I'm curious as to why you are in a propagation login - generally you
should not do anything in that situation. Why don't you post your code,
and please read my paper if you haven't already done so:

http://www-128.ibm.com/developerworks/websphere/techjournal/0508_benantar/0508_benantar.html

[Grzegorz]

Hello,

I've got similar problem.
This is WebSphere bug. At least in version 6.0.0.0. I didn't have time to update to 6.0.2.3.
Maybe I'll do it tomorrow if I'll have time.
Try to update and let me know if it helped.

Grzegorz

[Grzegorz]

Yep. Don't know which patch fixes that but it's working in 6.0.2.3. I've checked.
Hope it helps.

Grzegorz

[sha...@yahoo.com]

Thanks you very much. I will download the 6.0.2.3 version and test it. Thanks again.

[spsa...@cyantific.net]

Hello,

I have a similar problem. My client's requirements are to return a custom exception when an attempt to authenticate from a standalone J2SE client fails. I have implemented a custom JAAS login module which I have placed in the RMI_INBOUND system configuration so that:

1. CustomLoginModule requisite
2. ltpaLoginModule required
3. wsMapDefaultInboundModule required

The idea is that if CustomLoginModule fails, the control returns to the application with a custom exception, if it succeeds it moves on the next LoginModule down the line. I have followed the instructions found in the article (http://www-128.ibm.com/developerworks/websphere/techjournal/0508_benantar/0508_benantar.html#sec5)
but unfortunately it doesn't seem to work. In particular, it seems that the ltpaLoginModule cannot find any credentials in the subject (or re-create them). I have tried adding the user attributes hashtable to the subject.getPublicCredentials() and/or the sharedState but the ltpaLoginModule seems to believe that the user is UNAUTENTICATED and throws an exception.

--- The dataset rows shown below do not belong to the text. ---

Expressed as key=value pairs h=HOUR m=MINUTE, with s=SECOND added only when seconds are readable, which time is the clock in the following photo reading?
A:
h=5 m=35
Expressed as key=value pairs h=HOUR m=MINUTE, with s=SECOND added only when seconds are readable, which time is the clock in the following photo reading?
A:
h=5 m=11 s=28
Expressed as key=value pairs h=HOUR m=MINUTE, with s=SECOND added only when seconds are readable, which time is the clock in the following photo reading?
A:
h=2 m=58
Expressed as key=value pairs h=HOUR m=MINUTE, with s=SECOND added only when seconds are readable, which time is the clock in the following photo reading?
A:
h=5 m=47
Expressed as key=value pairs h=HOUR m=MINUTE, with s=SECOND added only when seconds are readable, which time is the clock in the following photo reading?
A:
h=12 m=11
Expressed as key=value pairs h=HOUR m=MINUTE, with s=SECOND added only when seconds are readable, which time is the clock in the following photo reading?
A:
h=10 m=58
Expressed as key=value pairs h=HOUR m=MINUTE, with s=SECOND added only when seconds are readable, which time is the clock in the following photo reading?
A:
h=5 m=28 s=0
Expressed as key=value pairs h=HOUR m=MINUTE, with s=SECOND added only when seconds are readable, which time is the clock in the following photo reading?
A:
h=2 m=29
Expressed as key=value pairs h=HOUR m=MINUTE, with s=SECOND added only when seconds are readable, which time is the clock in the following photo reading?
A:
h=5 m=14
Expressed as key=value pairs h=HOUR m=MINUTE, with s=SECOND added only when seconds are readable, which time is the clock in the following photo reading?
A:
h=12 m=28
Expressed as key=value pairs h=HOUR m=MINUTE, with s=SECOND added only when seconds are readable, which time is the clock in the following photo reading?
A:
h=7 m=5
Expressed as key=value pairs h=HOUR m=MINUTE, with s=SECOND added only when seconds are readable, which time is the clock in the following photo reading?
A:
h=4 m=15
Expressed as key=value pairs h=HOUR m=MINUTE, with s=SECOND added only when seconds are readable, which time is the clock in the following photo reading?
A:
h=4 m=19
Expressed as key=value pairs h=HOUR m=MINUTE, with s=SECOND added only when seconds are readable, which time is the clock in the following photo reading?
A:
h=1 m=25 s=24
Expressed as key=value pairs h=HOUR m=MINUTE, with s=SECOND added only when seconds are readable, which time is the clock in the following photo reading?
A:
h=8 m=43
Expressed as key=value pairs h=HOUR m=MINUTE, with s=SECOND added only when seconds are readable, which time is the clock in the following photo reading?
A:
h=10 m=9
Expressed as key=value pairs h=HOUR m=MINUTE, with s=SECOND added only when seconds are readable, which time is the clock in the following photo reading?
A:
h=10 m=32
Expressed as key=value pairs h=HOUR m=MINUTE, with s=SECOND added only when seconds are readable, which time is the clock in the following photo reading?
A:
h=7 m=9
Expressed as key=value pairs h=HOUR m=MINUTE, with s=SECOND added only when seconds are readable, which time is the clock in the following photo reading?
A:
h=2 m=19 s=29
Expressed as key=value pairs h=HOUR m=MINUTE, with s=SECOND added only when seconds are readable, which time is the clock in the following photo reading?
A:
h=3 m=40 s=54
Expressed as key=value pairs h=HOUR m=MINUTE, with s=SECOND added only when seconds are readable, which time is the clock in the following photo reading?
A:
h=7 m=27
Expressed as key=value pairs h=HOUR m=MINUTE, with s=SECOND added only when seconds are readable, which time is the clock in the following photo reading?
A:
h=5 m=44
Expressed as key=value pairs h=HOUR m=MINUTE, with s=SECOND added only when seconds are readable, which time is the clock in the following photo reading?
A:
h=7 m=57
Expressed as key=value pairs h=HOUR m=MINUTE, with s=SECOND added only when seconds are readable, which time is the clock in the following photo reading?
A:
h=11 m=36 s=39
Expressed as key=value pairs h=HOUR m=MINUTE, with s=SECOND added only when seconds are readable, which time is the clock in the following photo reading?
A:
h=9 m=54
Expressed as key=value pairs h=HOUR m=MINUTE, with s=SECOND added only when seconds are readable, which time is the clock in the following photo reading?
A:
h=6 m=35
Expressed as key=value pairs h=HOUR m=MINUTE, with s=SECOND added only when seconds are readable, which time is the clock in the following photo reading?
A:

Regarding exceptions, I have added the com.ibm.websphere.security.registry.propagateExceptionsToClient=true property to Security->Global Security->CustomProperties already.

Can someone help? I would greatly appreciate it!

Regards,

Stelios Psarras

[Paul Ilechko]

spsa...@cyantific.net wrote:
> Hello,
>
> I have a similar problem. My client's requirements are to return a
> custom exception when an attempt to authenticate from a standalone
> J2SE client fails.

This might be your problem. You probably are missing some WAS client
jars that you need to support CSIv2 security. Try installing the thin
application client:

http://publib.boulder.ibm.com/infocenter/wasinfo/v6r0/index.jsp?topic=/com.ibm.websphere.nd.doc/info/ae/ae/tcli_installclient.html

[sha...@yahoo.com]

In a clustered envirionment, will the custom jaas setting be lost if there is a failover? I mean, if there is a failover, will the Subject have the CustomJaasStuff object or will it be lost.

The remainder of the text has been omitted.